22. Sections 215 and 216 make an assessee liable to pay interest to the Central Government at the rate of 12 per cent. if advance tax is paid in short. The liability to payment is from the 1st day of April next following the said financial year up to the date of the regular assessment. Section 217 provides for liability to payment of interest by an assessee if no estimate is filed by an assessee. Such liability also commences from the 1st. day of April next following the said financial year and at the rate of 12 per cent.
23. Section 218 provides for circumstances when the assessee is deemed to be in default. Section 219 provides for giving credit for advance tax paid in a financial year in the regular assessment. It also provides that any sum paid by or recovered from an assessee as advance tax in pursuance of this Chapter shall be treated as a payment of tax. This section treats payments made during the financial year as advance tax to be adjusted as advance tax in the regular assessment.
24. Chapter XVII-D provides for collection and recovery. Section 221 empowers an Assessing Officer to levy penalty when an assessee is in default or is deemed to be in default in making payment of tax. Section 273 provides for levy of penalty for false estimate or failure to pay advance tax.

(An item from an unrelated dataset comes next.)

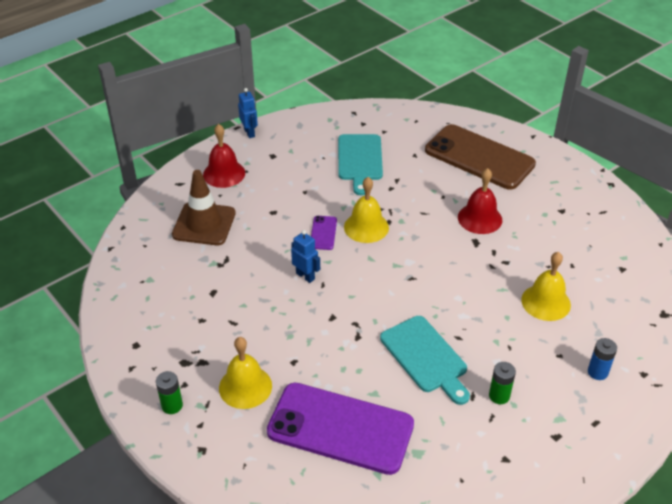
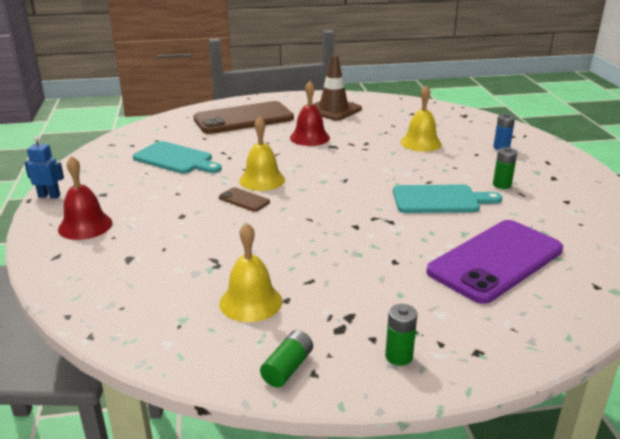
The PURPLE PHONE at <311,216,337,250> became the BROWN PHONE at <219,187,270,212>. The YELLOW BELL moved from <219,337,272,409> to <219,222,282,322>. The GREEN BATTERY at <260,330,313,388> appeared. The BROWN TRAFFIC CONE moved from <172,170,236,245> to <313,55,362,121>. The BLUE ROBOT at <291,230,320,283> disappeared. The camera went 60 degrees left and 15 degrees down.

25. The proviso which has been added by the Direct Tax Laws (Amendment) Act, 1987, was to dispel the controversy existing and was more in the nature of a clarification rather a substantive provision. The view which has been taken by the different High Courts has been accepted and it shows the legislative intention as well that the view which was taken has been accepted as the correct one. In these circumstances, the only conclusion which could be arrived at is that an assessee is entitled to interest under Section 214 in respect of the excess payment of advance tax which has been paid during the financial year in which they were payable under Sections 207 to 211 though even after the dates specified. The assessee is, therefore, entitled to interest on the refund of Rs. 34,784 which is the amount of instalment paid after the due date but within the financial year. The writ petition is allowed on this count.
26. The other contention which has been raised is in respect of the amount of Rs. 1,04,795 on which the assessee is claiming interest from April 1, 1977, to January 15, 1979. This amount of Rs. 1,04,795 has been arrived at after reducing the figure of Rs. 44,212 and Rs. 30,193 from the total tax of Rs. 1,79,200. This refund was allowed on passing an order under Section 154, to set off loss, unabsorbed loss and depreciation consequent to the appellate order. It includes even the amount which is not paid as advance, tax but was adjusted on account of the appeal effect for the assessment year 1972-73 for which the refund became due to the assessee and was adjusted against the current year liability. This court has taken a view in the case of Associated Stone Industries v. CIT [1996] 217 ITR 246, D. B. Income-tax Reference No. 69 of 1986, decided on March 14, 1995, that interest on refund in the rectification proceeding will not be permissible. The adjustment of refund could not be considered to be an advance tax for which separate provision exists for interest, interest under Section 214 is not allowable. It was not on account of any omission on the part of the Income-tax Officer by which the refund became payable, but it was on account of the appellate orders in respect of the previous years to which effect was given under Section 154. The Division Bench of this court has held that the interest in the proceeding under Section 154 being an arguable point, cannot be claimed and as such the assessee is not entitled to interest in respect of this amount. This part of the relief claimed is not allowable.
27. The writ petition is partly allowed.